The GST Council on Friday left taxes on COVID-19 vaccines and medical supplies unchanged after the BJP- and Opposition-ruled states sparred over whether tax cut benefits will reach the common man. Congress and other Opposition ruled states have been demanding a reduction in taxes but the central government felt the move may not result in tangible gains for people.
"It is one thing to rush to say - do this, it will benefit the common man. But when the technical, fitment and law committees go into the details, you realise that that could have collateral impact on many others," Finance Minister Nirmala Sitharaman said. "I am not talking about the revenue generation aspect, but how many other items will get included in it as a result of which how you are going to implement it," she added.
Briefing reporters after the 43rd meeting of the GST Council, the finance minister said a ministerial panel will be constituted to decide on the rates on the vaccines and medical supplies. The panel will submit its report by June 8. "When actually these benefits, because they are going to manufacturers or intermediaries, (will) be passed over to the end user, the patients, on that there were different views.
"And therefore I suggested that a GoM (Group of Ministers) go into details and take a call. As a Council, we are responsible to see how it reaches the common man... the GoM will come back to us and we will take a final call," Sitharaman said. Currently, 5% GST is levied on domestically manufactured vaccines, while it is 12% for COVID drugs and oxygen concentrators. "The interest of the Centre and all states/UTs is to ensure that Indians get vaccinated in time and that states get due share of revenue in time, a balanced view is maintained, as witnessed in today's meeting," Sitharaman said.
She added that import of Amphotericin-B -- a medicine used for treatment of black fungus -- would be exempted from the Goods and Services Tax (GST).
The Council also decided that import of COVID-related goods such as medical oxygen and vaccines will be exempted from GST till August 31, even if they are imported on payment basis or free of cost for donating to the government or a state-approved agency.
The Council also decided that the Centre will borrow Rs 1.58 lakh crore and pass it on to the states as back-to-back loans to make up for the shortfall in their revenues from the implementation of the GST.
"On compensation cess, the same formula as last year will be adopted this year too. Rough estimate is that Centre would have to borrow Rs 1.58 lakh crore and pass it on as back-to-back loans to the states," Sitharaman said. A special session of the Council will be held soon to consider extending the five-year GST shortfall compensation period to states beyond 2022.
The Council provided relief to small GST taxpayers through an amnesty scheme for late return filers.

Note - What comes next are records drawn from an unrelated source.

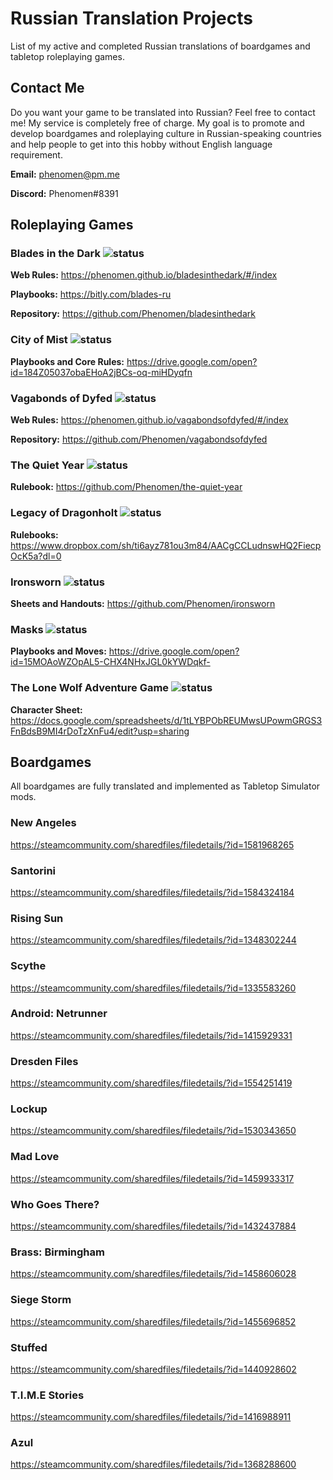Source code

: # Russian Translation Projects
List of my active and completed Russian translations of boardgames and tabletop roleplaying games.

## Contact Me
Do you want your game to be translated into Russian? Feel free to contact me! My service is completely free of charge. My goal is to promote and develop boardgames and roleplaying culture in Russian-speaking countries and help people to get into this hobby without English language requirement.

**Email:** phenomen@pm.me

**Discord:** Phenomen#8391

## Roleplaying Games

### Blades in the Dark ![status](https://img.shields.io/badge/status-completed-green.svg) 
**Web Rules:** https://phenomen.github.io/bladesinthedark/#/index

**Playbooks:** https://bitly.com/blades-ru

**Repository:** https://github.com/Phenomen/bladesinthedark

### City of Mist ![status](https://img.shields.io/badge/status-completed-green.svg) 
**Playbooks and Core Rules:** https://drive.google.com/open?id=184Z05037obaEHoA2jBCs-oq-miHDyqfn

### Vagabonds of Dyfed ![status](https://img.shields.io/badge/status-in--progress-orange.svg) 
**Web Rules:** https://phenomen.github.io/vagabondsofdyfed/#/index

**Repository:** https://github.com/Phenomen/vagabondsofdyfed

### The Quiet Year ![status](https://img.shields.io/badge/status-completed-green.svg) 
**Rulebook:** https://github.com/Phenomen/the-quiet-year

### Legacy of Dragonholt ![status](https://img.shields.io/badge/status-completed-green.svg)
**Rulebooks:** https://www.dropbox.com/sh/ti6ayz781ou3m84/AACgCCLudnswHQ2FiecpOcK5a?dl=0

### Ironsworn ![status](https://img.shields.io/badge/status-in--progress-orange.svg) 
**Sheets and Handouts:** https://github.com/Phenomen/ironsworn

### Masks ![status](https://img.shields.io/badge/status-completed-green.svg) 
**Playbooks and Moves:** https://drive.google.com/open?id=15MOAoWZOpAL5-CHX4NHxJGL0kYWDqkf-

### The Lone Wolf Adventure Game ![status](https://img.shields.io/badge/status-completed-green.svg) 
**Character Sheet:** https://docs.google.com/spreadsheets/d/1tLYBPObREUMwsUPowmGRGS3FnBdsB9MI4rDoTzXnFu4/edit?usp=sharing

## Boardgames

All boardgames are fully translated and implemented as Tabletop Simulator mods.

### **New Angeles** 
https://steamcommunity.com/sharedfiles/filedetails/?id=1581968265

### **Santorini** 
https://steamcommunity.com/sharedfiles/filedetails/?id=1584324184

### **Rising Sun**
https://steamcommunity.com/sharedfiles/filedetails/?id=1348302244

### **Scythe**
https://steamcommunity.com/sharedfiles/filedetails/?id=1335583260

### **Android: Netrunner**
https://steamcommunity.com/sharedfiles/filedetails/?id=1415929331

### **Dresden Files** 
https://steamcommunity.com/sharedfiles/filedetails/?id=1554251419

### **Lockup** 
https://steamcommunity.com/sharedfiles/filedetails/?id=1530343650

### **Mad Love** 
https://steamcommunity.com/sharedfiles/filedetails/?id=1459933317

### **Who Goes There?**
https://steamcommunity.com/sharedfiles/filedetails/?id=1432437884

### **Brass: Birmingham** 
https://steamcommunity.com/sharedfiles/filedetails/?id=1458606028

### **Siege Storm**
https://steamcommunity.com/sharedfiles/filedetails/?id=1455696852

### **Stuffed**
https://steamcommunity.com/sharedfiles/filedetails/?id=1440928602

### **T.I.M.E Stories**
https://steamcommunity.com/sharedfiles/filedetails/?id=1416988911

### **Azul**
https://steamcommunity.com/sharedfiles/filedetails/?id=1368288600
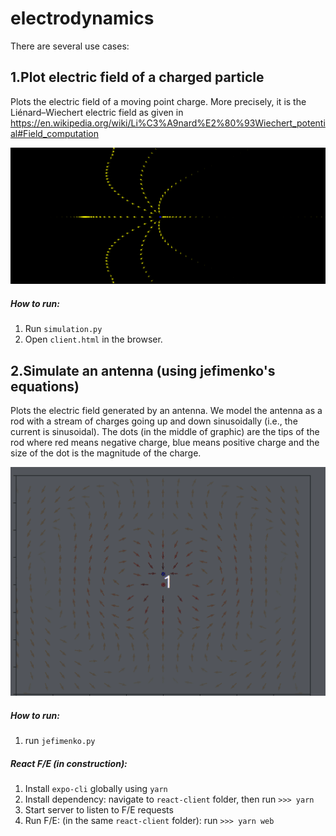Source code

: # electrodynamics

There are several use cases:

## 1.Plot electric field of a charged particle

Plots the electric field of a moving point charge. More precisely, it is the Liénard–Wiechert electric field as given in https://en.wikipedia.org/wiki/Li%C3%A9nard%E2%80%93Wiechert_potential#Field_computation

![Demo](electric_field_moving_charge_demo.gif)

 ##### How to run:

 1. Run `simulation.py`
 2. Open `client.html` in the browser.

## 2.Simulate an antenna (using jefimenko's equations)

Plots the electric field generated by an antenna. We model the antenna as a rod with a stream of charges going up and down sinusoidally (i.e., the current is sinusoidal). The dots (in the middle of graphic) are the tips of the rod where red means negative charge, blue means positive charge and the size of the dot is the magnitude of the charge.

![Demo](jefimenko_example.gif)

##### How to run:

1. run `jefimenko.py`

##### React F/E (in construction):
1. Install `expo-cli` globally using `yarn`
2. Install dependency: navigate to `react-client` folder, then run `>>> yarn`
3. Start server to listen to F/E requests
4. Run F/E: (in the same `react-client` folder): run `>>> yarn web`
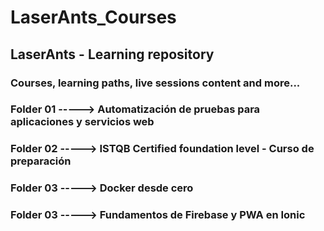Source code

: # LaserAnts_Courses
## LaserAnts - Learning repository 
### Courses, learning paths, live sessions content and more...

### Folder 01 -----> Automatización de pruebas para aplicaciones y servicios web
### Folder 02 -----> ISTQB Certified foundation level - Curso de preparación
### Folder 03 -----> Docker desde cero
### Folder 03 -----> Fundamentos de Firebase y PWA en Ionic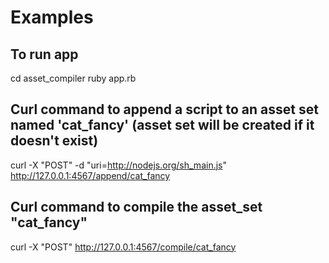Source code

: Examples
=======================

To run app
------------------------------------------------------------------------------------------------------

cd asset_compiler
ruby app.rb


Curl command to append a script to an asset set named 'cat_fancy' (asset set will be created if it doesn't exist)
------------------------------------------------------------------------------------------------------

curl -X "POST" -d "uri=http://nodejs.org/sh_main.js" http://127.0.0.1:4567/append/cat_fancy


Curl command to compile the asset_set "cat_fancy"
------------------------------------------------------------------------------------------------------

curl -X "POST" http://127.0.0.1:4567/compile/cat_fancy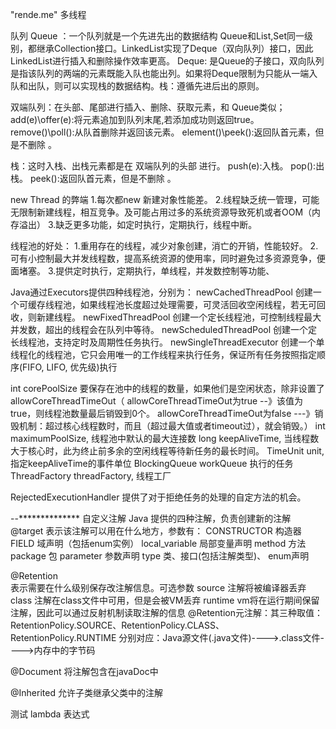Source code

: "rende.me" 
多线程


队列
Queue ：一个队列就是一个先进先出的数据结构
Queue和List,Set同一级别，都继承Collection接口。LinkedList实现了Deque（双向队列）接口，因此LinkedList进行插入和删除操作效率更高。
Deque: 是Queue的子接口，双向队列是指该队列的两端的元素既能入队也能出列。如果将Deque限制为只能从一端入队和出队，则可以实现栈的数据结构。栈：遵循先进后出的原则。

双端队列：在头部、尾部进行插入、删除、获取元素，和 Queue类似； 
add(e)\offer(e):将元素追加到队列末尾,若添加成功则返回true。 
remove()\poll():从队首删除并返回该元素。 
element()\peek():返回队首元素，但是不删除 。 

栈：这时入栈、出栈元素都是在 双端队列的头部 进行。 
push(e):入栈。 
pop():出栈。 
peek():返回队首元素，但是不删除 。

new Thread 的弊端
1.每次都new 新建对象性能差。
2.线程缺乏统一管理，可能无限制新建线程，相互竞争。及可能占用过多的系统资源导致死机或者OOM（内存溢出）
3.缺乏更多功能，如定时执行，定期执行，线程中断。

线程池的好处：
1.重用存在的线程，减少对象创建，消亡的开销，性能较好。
2.可有小控制最大并发线程数，提高系统资源的使用率，同时避免过多资源竞争，便面堵塞。
3.提供定时执行，定期执行，单线程，并发数控制等功能、

Java通过Executors提供四种线程池，分别为：
newCachedThreadPool         创建一个可缓存线程池，如果线程池长度超过处理需要，可灵活回收空闲线程，若无可回收，则新建线程。
newFixedThreadPool          创建一个定长线程池，可控制线程最大并发数，超出的线程会在队列中等待。
newScheduledThreadPool      创建一个定长线程池，支持定时及周期性任务执行。
newSingleThreadExecutor     创建一个单线程化的线程池，它只会用唯一的工作线程来执行任务，保证所有任务按照指定顺序(FIFO, LIFO, 优先级)执行



int corePoolSize   要保存在池中的线程的数量，如果他们是空闲状态，除非设置了 allowCoreThreadTimeOut（
        allowCoreThreadTimeOut为true  --》该值为true，则线程池数量最后销毁到0个。
        allowCoreThreadTimeOut为false  ---》销毁机制：超过核心线程数时，而且（超过最大值或者timeout过），就会销毁。）
int maximumPoolSize,                线程池中默认的最大连接数
long keepAliveTime,                 当线程数大于核心时，此为终止前多余的空闲线程等待新任务的最长时间。
TimeUnit unit,                      指定keepAliveTime的事件单位
BlockingQueue<Runnable> workQueue   执行的任务
ThreadFactory threadFactory,        线程工厂

RejectedExecutionHandler            提供了对于拒绝任务的处理的自定方法的机会。



--**************
自定义注解
Java 提供的四种注解，负责创建新的注解
@target
        表示该注解可以用在什么地方，参数有：
        CONSTRUCTOR     构造器
        FIELD           域声明（包括enum实例）
        local_variable  局部变量声明
        method          方法
        package         包
        parameter       参数声明
        type            类、接口(包括注解类型)、 enum声明


@Retention      
        表示需要在什么级别保存改注解信息。可选参数
        source          注解将被编译器丢弃        
        class           注解在class文件中可用，但是会被VM丢弃
        runtime         vm将在运行期间保留注解，因此可以通过反射机制读取注解的信息
@Retention元注解：其三种取值：RetentionPolicy.SOURCE、RetentionPolicy.CLASS、RetentionPolicy.RUNTIME
                   分别对应：Java源文件(.java文件)---->.class文件---->内存中的字节码

@Document
        将注解包含在javaDoc中

@Inherited
        允许子类继承父类中的注解




测试 lambda 表达式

To provide relief to taxpayers, late fee for non-furnishing of GSTR-3B for July 2017 to April 2021 has been capped at Rs 500 per return for those taxpayers who did not have any tax liability. For those with tax liability, a maximum Rs 1,000 per return late fees would be charged, provided such returns are filed by August 31. Besides, filing of annual returns for 2020-21 fiscal for taxpayers with aggregate turnover of up to Rs 2 crore has been made optional.
Meanwhile, Punjab Finance Minister Manpreet Singh Badal tweeted that GST COVID-19 relief was put on hold due to "lack of compassion" by the Centre.
"GST compensation needs a primary maths teacher; Central Government reduces proposed compensation by nearly 33 per cent amidst faking revenues," Badal added.